Ce qui nous mène à RDS-1. Ses similitudes avec Fat Man n'étaient pas une coïncidence : tout le réseau d'espionnage soviétique en Occident a été particulièrement efficace pour filtrer des détails techniques et des conceptions issues du Projet Manhattan et d'autres sources. Theodore Hall, Harry Gold, Klaus Fuchs (probablement l'élément le plus important pour le renseignement russe), David Greenglass, Julius et Ethel Rosenberg, et au moins une demi-douzaine d'espions de plus se sont retrouvés impliqués.

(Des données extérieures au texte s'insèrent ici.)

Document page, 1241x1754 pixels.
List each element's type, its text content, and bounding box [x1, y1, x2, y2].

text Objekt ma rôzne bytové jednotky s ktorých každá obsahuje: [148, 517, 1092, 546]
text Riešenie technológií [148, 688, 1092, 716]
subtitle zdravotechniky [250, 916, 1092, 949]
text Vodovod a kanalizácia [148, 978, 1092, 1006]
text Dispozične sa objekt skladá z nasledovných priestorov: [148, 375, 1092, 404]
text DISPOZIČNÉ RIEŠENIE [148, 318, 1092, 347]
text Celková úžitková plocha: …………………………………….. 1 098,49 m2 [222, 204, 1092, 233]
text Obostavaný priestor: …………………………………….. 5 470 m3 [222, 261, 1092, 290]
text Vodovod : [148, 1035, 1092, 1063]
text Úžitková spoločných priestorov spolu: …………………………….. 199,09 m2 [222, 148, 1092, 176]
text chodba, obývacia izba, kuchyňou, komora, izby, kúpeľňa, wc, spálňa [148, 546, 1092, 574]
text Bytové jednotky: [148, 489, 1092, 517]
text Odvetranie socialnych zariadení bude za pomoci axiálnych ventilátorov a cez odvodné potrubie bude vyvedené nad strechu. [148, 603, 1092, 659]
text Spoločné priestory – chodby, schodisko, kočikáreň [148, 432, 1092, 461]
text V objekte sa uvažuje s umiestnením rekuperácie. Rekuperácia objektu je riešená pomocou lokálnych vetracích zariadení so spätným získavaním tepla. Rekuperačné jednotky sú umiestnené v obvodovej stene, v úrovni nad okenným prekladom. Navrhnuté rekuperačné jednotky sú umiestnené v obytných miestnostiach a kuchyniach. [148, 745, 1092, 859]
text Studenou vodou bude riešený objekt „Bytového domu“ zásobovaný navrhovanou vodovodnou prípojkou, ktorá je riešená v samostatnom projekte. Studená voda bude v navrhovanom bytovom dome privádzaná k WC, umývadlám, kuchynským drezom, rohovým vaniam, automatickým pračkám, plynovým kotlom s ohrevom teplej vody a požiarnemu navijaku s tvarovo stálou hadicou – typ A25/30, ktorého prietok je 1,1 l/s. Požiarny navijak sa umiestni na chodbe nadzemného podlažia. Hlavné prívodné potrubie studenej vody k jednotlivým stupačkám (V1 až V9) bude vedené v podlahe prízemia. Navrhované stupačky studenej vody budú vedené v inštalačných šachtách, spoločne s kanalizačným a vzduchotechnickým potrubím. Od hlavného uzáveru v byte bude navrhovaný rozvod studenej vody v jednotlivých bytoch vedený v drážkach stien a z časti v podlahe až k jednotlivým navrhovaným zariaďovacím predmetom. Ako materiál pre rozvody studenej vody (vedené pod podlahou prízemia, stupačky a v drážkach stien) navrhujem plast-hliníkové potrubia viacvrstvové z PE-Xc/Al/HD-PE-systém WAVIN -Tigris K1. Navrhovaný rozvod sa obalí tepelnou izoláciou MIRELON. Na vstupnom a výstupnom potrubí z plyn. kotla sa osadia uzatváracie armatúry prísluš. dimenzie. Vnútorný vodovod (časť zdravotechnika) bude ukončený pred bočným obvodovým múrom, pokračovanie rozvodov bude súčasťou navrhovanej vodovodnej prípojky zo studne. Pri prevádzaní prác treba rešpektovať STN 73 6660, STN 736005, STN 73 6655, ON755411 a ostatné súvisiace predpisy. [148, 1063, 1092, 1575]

RDS-1 : la première bombe atomique soviétique
Réplique de la RDS-1

RDS-1, « Dispositif 501 », « Premier éclair » ou simplement « Joe-1 » était une bombe à implosion avec un noyau de plutonium solide qui a développé une puissance de 22 kilotonnes au moment de sa détonation (Fat Man a atteint 21 kilotonnes). Pour tenter d'évaluer le pouvoir destructeur de la bombe, les travailleurs du site d'essai de Semipalatinsk (aujourd'hui le Kazakhstan) ont construit des maisons en brique et en bois, un pont, et même l'équivalent d'un métro. Ils ont également inclus du matériel militaire avec des blindages renforcés, des avions au sol, et 1 500 animaux.

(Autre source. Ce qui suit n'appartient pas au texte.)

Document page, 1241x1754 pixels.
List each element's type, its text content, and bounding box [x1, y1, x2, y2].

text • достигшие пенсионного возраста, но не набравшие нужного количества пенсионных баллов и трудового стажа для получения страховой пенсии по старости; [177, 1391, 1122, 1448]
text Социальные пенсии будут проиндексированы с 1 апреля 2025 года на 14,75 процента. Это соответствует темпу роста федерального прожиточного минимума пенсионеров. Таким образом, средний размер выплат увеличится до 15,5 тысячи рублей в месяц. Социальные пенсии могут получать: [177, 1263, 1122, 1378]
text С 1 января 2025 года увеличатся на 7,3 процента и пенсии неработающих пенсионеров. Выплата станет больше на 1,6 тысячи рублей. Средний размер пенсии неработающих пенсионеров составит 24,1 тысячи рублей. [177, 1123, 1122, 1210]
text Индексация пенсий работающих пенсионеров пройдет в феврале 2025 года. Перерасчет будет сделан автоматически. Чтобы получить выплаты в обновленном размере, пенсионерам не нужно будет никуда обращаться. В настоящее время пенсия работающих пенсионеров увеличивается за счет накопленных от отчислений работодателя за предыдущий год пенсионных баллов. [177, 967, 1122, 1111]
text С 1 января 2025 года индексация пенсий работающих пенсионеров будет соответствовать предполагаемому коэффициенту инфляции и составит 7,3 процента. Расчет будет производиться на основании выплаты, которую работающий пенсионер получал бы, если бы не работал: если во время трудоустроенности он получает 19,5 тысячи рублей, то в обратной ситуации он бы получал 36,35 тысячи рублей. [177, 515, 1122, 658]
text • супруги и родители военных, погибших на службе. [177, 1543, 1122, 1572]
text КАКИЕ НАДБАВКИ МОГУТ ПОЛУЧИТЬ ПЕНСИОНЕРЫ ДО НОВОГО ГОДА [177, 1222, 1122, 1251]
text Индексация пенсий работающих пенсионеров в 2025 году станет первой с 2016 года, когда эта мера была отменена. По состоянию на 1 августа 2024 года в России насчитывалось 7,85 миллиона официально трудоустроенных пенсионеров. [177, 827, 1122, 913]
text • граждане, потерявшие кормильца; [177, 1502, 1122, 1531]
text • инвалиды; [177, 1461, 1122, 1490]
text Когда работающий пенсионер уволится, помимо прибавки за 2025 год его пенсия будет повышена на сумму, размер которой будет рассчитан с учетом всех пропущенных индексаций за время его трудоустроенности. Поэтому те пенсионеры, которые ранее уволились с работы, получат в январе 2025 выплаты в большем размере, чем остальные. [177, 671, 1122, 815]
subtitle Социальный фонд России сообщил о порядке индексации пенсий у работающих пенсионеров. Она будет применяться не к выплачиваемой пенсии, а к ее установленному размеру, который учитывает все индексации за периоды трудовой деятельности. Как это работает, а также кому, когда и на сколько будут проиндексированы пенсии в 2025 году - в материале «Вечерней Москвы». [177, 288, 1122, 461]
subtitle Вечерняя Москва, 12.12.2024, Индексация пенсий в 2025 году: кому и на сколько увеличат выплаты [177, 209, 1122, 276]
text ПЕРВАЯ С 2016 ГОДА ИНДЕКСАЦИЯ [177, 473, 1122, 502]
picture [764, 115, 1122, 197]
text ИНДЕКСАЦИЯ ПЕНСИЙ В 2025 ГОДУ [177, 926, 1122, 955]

RDS-1 : la première bombe atomique soviétique
«Boom»

La fin du monopole nucléaire américain

L'Union soviétique pensait avoir réussi à maintenir la détonation relativement secrète, mais les États-Unis disposaient d'unités Boeing B-29 équipées de filtres spéciaux capables de détecter des matières radioactives. Le 3 septembre 1949, un B-29 volant de la base de Misawa (Japon) à la base d'Eielson (Alaska) a enregistré une détection positive. La Russie avait la bombe. Le monopole nucléaire américain était mort. Le président Truman a partagé avec le public la nouvelle de l'explosion de RDS-1 vingt jours plus tard, tout en ordonnant à ses officiers d'accélérer le développement de la bombe à hydrogène. Résultat ? La conception Teller-Ulam et la détonation d'Ivy Mike.